PASSAGE SHOWN>
Utah, he said, already has mobile crisis units that in many instances go out with police. Reyes said those types of efforts should be funded but not at the expense of police.

“Don’t take the money away from law enforcement that is already struggling with resources and training,” Reyes said. “What you want to do with law enforcement is increase funding but also increase funding for those social programs, after-school programs, community involvement programs, education programs, sports programs.”

Reyes and Leavitt also see racial disparity in the justice system.

Leavitt said he’s spent the past year in Utah County gathering data to show more than anecdotally that racial bias exists. He said the project isn’t quite done but everything he’s seen so far indicates a serious issue.

“We have a huge problem with racial disparity in the criminal justice system in the state of Utah. There’s no other way to say it,” he said.

Leavitt said there must be a healthy tension between prosecutors and law enforcement, and prosecutors should act as a check on police. He said he ran for office because he knew those problems need to be fixed, and he could better change people’s perspective “if I’m doing it as the leader of the group rather than some guy protesting on the streets.”

Reyes said the racial disparity is both systemic and a reflection of inequities outside the justice system that become absorbed in it. Evidence shows Blacks are overrepresented in prison and jail populations.

Though he said the courts or corrections are not in the attorney general’s purview, “as a voice of influence I absolutely believe that’s incumbent for me and my office” to ensure people’s rights are upheld and treated equally regardless of their skin color, religion and sexual orientation.”

“In the justice system, we have to be truly blind that way,” Reyes said.

REQUIRED TASKS>
1) From the passage on Utah policing and justice, return the text starting with "Leavitt said he’s" and going on through "a serious issue.", copied word for word.
2) Render this sentence from the Utah justice passage in Spanish: "Reyes and Leavitt also see racial disparity in the justice system."

DATA SHOWN>

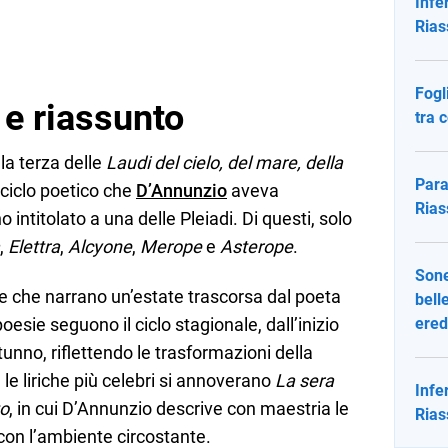
Infe
Rias
Fogl
 e riassunto
tra 
la terza delle
Laudi del cielo, del mare, della
Para
 ciclo poetico che
D’Annunzio
aveva
Rias
o intitolato a una delle Pleiadi. Di questi, solo
,
Elettra
,
Alcyone
,
Merope
e
Asterope
.
Sone
he che narrano un’estate trascorsa dal poeta
bell
poesie seguono il ciclo stagionale, dall’inizio
ered
autunno, riflettendo le trasformazioni della
le liriche più celebri si annoverano
La sera
Infe
to
, in cui D’Annunzio descrive con maestria le
Rias
con l’ambiente circostante.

ANSWER SECTION>
1)
Leavitt said he’s spent the past year in Utah County gathering data to show more than anecdotally that racial bias exists. He said the project isn’t quite done but everything he’s seen so far indicates a serious issue.

2) Reyes y Leavitt también ven disparidad racial en el sistema de justicia.